Find "78: (362, 440)" and "125: (1461, 922)" in the records below. Copy the lines holding them and every line between, exactly, and no others.

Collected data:
_ _ _ _
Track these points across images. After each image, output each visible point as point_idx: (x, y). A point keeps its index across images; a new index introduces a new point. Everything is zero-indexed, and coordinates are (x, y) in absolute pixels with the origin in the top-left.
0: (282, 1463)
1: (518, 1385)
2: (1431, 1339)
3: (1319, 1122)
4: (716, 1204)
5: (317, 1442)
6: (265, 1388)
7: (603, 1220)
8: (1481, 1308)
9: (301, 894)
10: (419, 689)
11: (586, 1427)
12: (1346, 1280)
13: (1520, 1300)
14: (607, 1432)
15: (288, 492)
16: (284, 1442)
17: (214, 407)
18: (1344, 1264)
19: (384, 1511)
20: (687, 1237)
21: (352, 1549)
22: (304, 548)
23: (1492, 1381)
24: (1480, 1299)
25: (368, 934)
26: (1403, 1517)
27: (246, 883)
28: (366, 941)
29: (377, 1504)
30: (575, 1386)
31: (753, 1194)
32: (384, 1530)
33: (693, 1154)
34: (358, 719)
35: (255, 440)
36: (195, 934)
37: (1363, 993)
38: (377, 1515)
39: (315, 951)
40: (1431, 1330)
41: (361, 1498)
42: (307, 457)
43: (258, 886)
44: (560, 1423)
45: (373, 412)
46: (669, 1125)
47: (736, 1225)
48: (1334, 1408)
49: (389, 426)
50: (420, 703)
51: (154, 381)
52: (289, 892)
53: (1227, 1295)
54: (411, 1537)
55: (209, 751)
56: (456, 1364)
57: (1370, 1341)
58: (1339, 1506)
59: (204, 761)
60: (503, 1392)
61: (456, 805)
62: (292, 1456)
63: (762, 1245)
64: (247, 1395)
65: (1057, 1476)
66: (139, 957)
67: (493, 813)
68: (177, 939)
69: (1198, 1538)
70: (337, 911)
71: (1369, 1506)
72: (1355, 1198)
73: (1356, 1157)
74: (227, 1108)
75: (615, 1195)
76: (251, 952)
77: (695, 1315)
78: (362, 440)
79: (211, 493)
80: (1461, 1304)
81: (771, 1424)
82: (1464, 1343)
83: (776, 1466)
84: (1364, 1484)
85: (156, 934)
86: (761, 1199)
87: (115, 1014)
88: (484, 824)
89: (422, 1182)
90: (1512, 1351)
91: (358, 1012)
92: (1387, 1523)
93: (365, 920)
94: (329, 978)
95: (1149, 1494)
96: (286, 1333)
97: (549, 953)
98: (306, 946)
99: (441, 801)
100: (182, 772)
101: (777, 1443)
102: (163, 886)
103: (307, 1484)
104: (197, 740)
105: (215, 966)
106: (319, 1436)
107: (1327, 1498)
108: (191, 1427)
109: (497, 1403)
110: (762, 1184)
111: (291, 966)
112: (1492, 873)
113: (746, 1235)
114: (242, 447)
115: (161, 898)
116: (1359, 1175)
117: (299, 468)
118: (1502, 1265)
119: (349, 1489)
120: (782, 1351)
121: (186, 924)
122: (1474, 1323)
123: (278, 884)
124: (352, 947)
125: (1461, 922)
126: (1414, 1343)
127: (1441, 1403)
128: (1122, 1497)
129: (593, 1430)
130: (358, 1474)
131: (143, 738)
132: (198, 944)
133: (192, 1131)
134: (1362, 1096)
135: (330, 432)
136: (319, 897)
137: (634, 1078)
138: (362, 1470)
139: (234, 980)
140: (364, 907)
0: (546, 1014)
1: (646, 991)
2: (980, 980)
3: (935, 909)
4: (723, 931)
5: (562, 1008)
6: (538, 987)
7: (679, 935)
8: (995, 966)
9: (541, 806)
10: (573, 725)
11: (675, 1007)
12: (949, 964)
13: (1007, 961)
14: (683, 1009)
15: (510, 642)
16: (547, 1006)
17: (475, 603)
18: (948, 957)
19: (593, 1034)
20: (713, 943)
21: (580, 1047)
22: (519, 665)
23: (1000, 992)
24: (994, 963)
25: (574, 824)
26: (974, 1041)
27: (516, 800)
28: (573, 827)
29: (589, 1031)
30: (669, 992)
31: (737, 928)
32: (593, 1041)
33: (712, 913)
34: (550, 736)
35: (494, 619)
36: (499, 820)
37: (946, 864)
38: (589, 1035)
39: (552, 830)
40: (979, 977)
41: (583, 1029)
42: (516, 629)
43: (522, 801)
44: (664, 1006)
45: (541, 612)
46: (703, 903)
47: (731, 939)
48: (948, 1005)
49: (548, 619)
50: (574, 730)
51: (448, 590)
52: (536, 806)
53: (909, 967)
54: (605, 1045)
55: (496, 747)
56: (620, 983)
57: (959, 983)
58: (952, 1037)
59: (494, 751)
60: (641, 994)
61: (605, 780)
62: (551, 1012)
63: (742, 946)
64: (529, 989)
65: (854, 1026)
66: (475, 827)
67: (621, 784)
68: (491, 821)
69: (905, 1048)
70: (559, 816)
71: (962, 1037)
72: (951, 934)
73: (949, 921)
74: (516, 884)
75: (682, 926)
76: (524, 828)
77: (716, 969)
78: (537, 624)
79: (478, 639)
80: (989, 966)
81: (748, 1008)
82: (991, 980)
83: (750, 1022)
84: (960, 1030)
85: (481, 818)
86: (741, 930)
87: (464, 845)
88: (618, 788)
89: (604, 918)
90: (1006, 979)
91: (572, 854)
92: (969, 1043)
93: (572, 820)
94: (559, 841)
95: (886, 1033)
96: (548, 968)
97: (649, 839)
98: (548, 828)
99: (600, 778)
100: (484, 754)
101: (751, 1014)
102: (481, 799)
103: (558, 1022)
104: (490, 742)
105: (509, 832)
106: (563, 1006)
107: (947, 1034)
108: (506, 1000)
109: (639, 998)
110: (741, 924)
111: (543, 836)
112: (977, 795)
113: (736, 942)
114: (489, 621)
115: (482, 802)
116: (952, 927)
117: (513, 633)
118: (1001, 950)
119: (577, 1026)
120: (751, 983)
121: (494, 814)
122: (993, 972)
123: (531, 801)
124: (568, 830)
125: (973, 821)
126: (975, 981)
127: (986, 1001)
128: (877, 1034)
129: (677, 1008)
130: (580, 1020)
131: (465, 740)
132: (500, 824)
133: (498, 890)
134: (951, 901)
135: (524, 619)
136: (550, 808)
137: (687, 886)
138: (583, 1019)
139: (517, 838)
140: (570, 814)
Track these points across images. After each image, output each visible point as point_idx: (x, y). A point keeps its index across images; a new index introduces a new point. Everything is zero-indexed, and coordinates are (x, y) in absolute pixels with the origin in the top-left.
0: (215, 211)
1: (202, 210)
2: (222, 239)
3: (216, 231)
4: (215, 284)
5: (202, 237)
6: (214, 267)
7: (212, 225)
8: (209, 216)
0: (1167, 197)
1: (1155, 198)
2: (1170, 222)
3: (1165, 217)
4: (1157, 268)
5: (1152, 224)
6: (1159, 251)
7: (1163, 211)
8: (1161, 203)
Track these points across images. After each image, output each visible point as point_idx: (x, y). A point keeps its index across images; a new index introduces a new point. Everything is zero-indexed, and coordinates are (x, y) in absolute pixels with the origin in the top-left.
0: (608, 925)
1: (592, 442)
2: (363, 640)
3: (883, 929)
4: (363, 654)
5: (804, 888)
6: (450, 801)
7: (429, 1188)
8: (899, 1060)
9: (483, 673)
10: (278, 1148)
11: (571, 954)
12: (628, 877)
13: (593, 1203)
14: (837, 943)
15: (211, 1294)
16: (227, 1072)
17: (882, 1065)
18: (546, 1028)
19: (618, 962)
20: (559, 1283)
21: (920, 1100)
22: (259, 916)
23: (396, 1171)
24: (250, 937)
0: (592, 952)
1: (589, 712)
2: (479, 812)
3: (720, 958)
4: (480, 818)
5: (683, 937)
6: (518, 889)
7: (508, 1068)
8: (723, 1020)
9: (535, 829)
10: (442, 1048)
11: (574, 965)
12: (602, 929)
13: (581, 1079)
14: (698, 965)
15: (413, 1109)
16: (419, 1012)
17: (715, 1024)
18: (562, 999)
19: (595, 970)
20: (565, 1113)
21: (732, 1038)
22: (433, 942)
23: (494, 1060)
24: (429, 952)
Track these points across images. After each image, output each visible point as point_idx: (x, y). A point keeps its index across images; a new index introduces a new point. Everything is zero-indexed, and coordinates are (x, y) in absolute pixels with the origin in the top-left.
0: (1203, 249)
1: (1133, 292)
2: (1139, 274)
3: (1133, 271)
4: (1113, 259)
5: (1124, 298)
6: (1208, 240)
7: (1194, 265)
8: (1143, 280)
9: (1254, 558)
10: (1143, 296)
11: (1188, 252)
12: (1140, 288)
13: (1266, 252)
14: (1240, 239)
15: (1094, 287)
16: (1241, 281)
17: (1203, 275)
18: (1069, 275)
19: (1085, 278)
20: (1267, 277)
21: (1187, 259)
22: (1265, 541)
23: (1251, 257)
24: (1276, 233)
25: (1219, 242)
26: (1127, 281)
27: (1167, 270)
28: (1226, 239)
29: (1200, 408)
_ _ _ _
▸ **RESPONSE BOX**:
78: (362, 440)
79: (211, 493)
80: (1461, 1304)
81: (771, 1424)
82: (1464, 1343)
83: (776, 1466)
84: (1364, 1484)
85: (156, 934)
86: (761, 1199)
87: (115, 1014)
88: (484, 824)
89: (422, 1182)
90: (1512, 1351)
91: (358, 1012)
92: (1387, 1523)
93: (365, 920)
94: (329, 978)
95: (1149, 1494)
96: (286, 1333)
97: (549, 953)
98: (306, 946)
99: (441, 801)
100: (182, 772)
101: (777, 1443)
102: (163, 886)
103: (307, 1484)
104: (197, 740)
105: (215, 966)
106: (319, 1436)
107: (1327, 1498)
108: (191, 1427)
109: (497, 1403)
110: (762, 1184)
111: (291, 966)
112: (1492, 873)
113: (746, 1235)
114: (242, 447)
115: (161, 898)
116: (1359, 1175)
117: (299, 468)
118: (1502, 1265)
119: (349, 1489)
120: (782, 1351)
121: (186, 924)
122: (1474, 1323)
123: (278, 884)
124: (352, 947)
125: (1461, 922)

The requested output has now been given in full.